In a conversation Wednesday at the Aspen Ideas Festival, Zuckerberg said being big is actually a benefit in the fight to prevent the spread of misinformation and deal with election interference.
"The question that I think we have to grapple with is that breaking up these companies wouldn't make any of those problems better," Zuckerberg said in a conversation with Harvard law professor Cass Sunstein. "The amount that we're investing in safety and security is greater than the whole revenue of our company was earlier this decade when we went public, so it just would not have been possible to do the things we're doing at a smaller scale."
Not everyone sees it that way.
The House Judiciary committee said earlier this month that it's launching a "top-to-bottom" antitrust investigation of the tech industry, including Amazon (AMZN), Apple (AAPL), Facebook and Google (GOOG).
Missteps involving the handling of users' personal data, misinformation scandals and allegations that their size hinders competition has put major tech companies at the center of growing scrutiny and criticism.
On Wednesday, Zuckerberg argued that when you look at smaller social media companies such as Twitter and Reddit, they still have to deal with misinformation questions and election interference.
He said Facebook, which has 2.38 billion monthly active users around the world, is much bigger, and better positioned to respond. He said Facebook is able to build a defensive system once and then apply it across its other properties — Instagram, WhatsApp and Messenger.
"It's not the case that if you broke up Facebook into a bunch of pieces, you suddenly wouldn't have those issues," Zuckerberg said. "You would have those issues, you would just be much less equipped to deal with them."

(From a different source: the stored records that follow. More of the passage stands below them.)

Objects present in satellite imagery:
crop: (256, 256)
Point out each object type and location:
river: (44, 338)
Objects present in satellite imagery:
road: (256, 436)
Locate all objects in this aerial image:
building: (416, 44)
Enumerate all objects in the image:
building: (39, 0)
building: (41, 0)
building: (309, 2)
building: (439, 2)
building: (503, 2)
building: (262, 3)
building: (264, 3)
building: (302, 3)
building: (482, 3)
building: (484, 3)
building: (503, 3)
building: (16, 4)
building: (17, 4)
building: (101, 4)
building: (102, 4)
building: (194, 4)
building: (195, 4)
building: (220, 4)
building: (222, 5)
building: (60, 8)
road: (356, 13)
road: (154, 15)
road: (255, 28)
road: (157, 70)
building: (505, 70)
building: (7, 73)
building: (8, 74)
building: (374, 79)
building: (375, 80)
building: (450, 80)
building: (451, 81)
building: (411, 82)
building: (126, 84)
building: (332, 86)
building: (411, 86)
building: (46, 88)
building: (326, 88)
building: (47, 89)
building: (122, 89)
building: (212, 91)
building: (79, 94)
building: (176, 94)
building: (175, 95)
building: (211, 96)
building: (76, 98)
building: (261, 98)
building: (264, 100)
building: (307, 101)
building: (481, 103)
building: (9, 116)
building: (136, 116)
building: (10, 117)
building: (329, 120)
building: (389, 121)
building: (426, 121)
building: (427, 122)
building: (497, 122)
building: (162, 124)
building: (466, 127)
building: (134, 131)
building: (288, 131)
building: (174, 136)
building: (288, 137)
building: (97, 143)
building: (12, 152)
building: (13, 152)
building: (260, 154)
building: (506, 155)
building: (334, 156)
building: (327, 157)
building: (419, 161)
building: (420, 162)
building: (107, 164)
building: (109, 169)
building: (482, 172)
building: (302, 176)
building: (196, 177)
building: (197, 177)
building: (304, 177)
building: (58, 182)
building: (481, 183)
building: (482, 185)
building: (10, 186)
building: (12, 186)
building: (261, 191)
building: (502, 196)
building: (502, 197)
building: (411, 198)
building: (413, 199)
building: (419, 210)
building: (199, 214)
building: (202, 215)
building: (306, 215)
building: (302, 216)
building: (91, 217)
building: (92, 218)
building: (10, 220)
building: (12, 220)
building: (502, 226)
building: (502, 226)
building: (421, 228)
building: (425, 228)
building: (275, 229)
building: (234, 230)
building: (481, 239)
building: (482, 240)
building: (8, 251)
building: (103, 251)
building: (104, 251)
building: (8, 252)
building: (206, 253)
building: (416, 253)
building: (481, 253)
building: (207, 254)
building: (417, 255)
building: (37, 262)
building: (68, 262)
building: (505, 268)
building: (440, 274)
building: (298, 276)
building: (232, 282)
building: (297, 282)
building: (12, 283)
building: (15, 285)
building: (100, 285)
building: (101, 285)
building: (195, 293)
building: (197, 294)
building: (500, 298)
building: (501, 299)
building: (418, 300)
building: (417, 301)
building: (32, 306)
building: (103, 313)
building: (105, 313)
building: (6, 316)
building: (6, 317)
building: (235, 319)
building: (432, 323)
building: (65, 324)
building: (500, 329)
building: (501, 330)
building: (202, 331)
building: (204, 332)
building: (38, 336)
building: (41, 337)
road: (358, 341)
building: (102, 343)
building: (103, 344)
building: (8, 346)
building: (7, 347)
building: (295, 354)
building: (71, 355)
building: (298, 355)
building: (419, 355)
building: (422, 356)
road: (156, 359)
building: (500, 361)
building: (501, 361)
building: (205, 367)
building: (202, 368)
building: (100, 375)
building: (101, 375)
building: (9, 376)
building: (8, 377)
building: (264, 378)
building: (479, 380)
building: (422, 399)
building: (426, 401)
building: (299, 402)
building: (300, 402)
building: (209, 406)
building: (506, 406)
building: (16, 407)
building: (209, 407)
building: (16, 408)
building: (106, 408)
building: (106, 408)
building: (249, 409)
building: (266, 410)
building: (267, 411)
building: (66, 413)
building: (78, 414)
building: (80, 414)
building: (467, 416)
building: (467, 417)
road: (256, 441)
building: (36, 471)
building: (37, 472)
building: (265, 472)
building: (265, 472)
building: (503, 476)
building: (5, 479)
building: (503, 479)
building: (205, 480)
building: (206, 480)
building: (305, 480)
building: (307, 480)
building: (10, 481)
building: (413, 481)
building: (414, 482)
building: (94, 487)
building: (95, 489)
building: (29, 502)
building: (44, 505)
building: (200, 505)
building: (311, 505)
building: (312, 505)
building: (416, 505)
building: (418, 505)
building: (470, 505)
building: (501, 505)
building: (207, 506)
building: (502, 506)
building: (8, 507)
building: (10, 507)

Facebook appears to have settled on its early arguments against calls to break it up. Other executives have been making the media rounds, pointing to Facebook's size as an advantage in fighting problems and have made an appeal to US global interests, pointing out that Chinese companies will not be broken up.
On Monday, Nick Clegg, the company's head of global policy and communications, pushed back against the calls for a break up of the company, urging that policymakers instead develop new regulations to prevent countries such as China and Russia from "writing the new rules of the Internet."